= Email attachment =

Computer file sent along with an email

An email attachment is a computer file sent along with an email message. One or more files can be attached to any email message, and be sent along with it to the recipient. This is typically used as a simple method to share documents and images.

==History, and technical detail==
Originally, ARPANET, UUCP, and Internet SMTP email allowed 7-bit ASCII text only. Text files were emailed by including them in the message body. In the mid 1980s text files could be grouped with UNIX tools such as bundle and shar (shell archive) and included in email message bodies, allowing them to be unpacked on remote UNIX systems with a single shell command.

The COMSYS/MSGDMS system at MIT offered "Enclosures" beginning by 1976. Users inside COMSYS could receive the enclosure file directly. Messages sent to users out of the COMSYS world sent the enclosure as part of the message body, which was useful only for text files.

Attaching non-text files was first accomplished in 1980 by manually encoding 8-bit files using Mary Ann Horton's uuencode, and later using BinHex or xxencode and pasting the resulting text into the body of the message. When the "Attachment" user interface first appeared on PCs in cc:Mail around 1985, it used the uuencode format for SMTP transmission, as did Microsoft Mail later.

Modern email systems use the MIME standard, making email attachments more utilitarian and seamless. This was developed by Nathaniel Borenstein and collaborator Ned Freed, with the standard being officially released as RFC2045 in 1996.

With MIME, a message and all its attachments are encapsulated in a single multipart message, with base64 encoding used to convert binary into 7-bit ASCII text; or, on some modern mail servers, optionally full 8-bit support via the 8BITMIME extension.

==Size limits==
Email standards such as MIME do not specify any file size limits, but in practice, email users will find that they cannot successfully send very large files across the Internet.

This is because of a number of potential limits:
- Mail systems often arbitrarily limit the size their users are allowed to submit.
- A message will often pass through several mail transfer agents to reach the recipient. Each of these has to store the message before forwarding it on, and may therefore also impose size limits.
- The recipient mail system may reject incoming emails with attachments over a certain size.

The result is that while large attachments may succeed internally within a company or organization, they may not when sending across the Internet.

As an example, when Google's Gmail service increased its arbitrary limit to 25MB it warned that: "you may not be able to send larger attachments to contacts who use other email services with smaller attachment limits".

Also note that all these size limits are based, not on the original file size, but the MIME-encoded copy. The common Base64 encoding adds about 37% to the original file size, meaning that an original 20MB file could exceed a 25MB file attachment limit.
A 10MB email size limit would require that the size of the attachment files is actually limited to about 7MB.
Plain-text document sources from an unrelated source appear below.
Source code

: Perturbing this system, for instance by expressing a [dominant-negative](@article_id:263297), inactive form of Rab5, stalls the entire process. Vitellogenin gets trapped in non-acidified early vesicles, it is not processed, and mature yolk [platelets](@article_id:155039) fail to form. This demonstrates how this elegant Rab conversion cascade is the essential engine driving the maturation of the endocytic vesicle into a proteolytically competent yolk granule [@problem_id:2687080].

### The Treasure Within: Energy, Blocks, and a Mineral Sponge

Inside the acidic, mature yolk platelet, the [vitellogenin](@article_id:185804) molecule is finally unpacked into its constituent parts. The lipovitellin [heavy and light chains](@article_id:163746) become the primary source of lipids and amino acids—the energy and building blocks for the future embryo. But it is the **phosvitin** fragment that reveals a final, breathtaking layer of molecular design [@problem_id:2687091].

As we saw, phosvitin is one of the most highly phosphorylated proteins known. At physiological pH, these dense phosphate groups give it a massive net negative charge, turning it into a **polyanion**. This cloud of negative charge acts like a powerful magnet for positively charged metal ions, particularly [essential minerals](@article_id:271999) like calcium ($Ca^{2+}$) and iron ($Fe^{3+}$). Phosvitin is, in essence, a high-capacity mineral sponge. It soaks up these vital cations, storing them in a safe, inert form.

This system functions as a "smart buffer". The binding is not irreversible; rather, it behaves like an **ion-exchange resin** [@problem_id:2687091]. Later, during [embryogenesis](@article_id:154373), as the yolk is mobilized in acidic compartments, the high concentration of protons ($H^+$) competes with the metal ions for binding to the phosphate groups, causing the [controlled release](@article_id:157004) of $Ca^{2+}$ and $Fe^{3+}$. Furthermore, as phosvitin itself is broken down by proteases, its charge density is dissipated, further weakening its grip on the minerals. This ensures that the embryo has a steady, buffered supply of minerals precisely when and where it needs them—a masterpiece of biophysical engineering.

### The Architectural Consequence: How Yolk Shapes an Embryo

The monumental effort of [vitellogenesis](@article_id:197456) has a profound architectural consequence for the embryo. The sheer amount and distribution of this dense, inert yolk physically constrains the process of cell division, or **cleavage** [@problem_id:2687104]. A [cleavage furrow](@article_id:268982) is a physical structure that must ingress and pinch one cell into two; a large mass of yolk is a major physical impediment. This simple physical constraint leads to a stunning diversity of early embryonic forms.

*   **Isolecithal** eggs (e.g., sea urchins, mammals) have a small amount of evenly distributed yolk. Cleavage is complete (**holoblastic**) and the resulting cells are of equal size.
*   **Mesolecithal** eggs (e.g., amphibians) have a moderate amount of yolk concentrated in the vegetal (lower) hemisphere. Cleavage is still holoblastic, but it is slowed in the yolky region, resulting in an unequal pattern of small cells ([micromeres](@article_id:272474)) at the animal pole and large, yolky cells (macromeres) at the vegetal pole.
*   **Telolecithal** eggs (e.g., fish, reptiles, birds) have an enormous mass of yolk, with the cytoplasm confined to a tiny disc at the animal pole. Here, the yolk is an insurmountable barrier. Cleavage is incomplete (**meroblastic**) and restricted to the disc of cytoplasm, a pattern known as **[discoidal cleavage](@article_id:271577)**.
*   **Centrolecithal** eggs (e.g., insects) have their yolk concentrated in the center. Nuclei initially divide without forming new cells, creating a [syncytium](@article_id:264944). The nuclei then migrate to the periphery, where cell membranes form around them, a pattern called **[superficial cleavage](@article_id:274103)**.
Users should be cautious with certain file formats when received as email attachments, such as .zip and .tgz files, because they can contain harmful viruses and potential software. .iso files can also be used to spread malware and .exe is an executable file that can become active on a computer as soon as it is opened.

==Malware==

A lot of malware is distributed via email attachments with some even considering such to be the main vector for cyberattacks on businesses. Users are advised to be extremely cautious with attachments and to not open any attachments that are not from a trusted source and expected − even if the sender is in their address book as their account might have been taken over or misused. While many email servers scan attachments for malware and block dangerous filetypes, this should not be relied upon − especially as such cannot detect zero-day exploits.

===Dangerous file types===
Email users are typically warned that unexpected email with attachments should always be considered suspicious and dangerous, particularly if not known to be sent by a trusted source. However, in practice this advice is not enough – "known trusted sources" were the senders of executable programs creating mischief and mayhem as early as 1987 with the mainframe-based Christmas Tree EXEC.

Since the ILOVEYOU and Anna Kournikova worms of 2000 and 2001, email systems have increasingly added layers of protection to prevent potential malware. Now, many block certain types of attachments.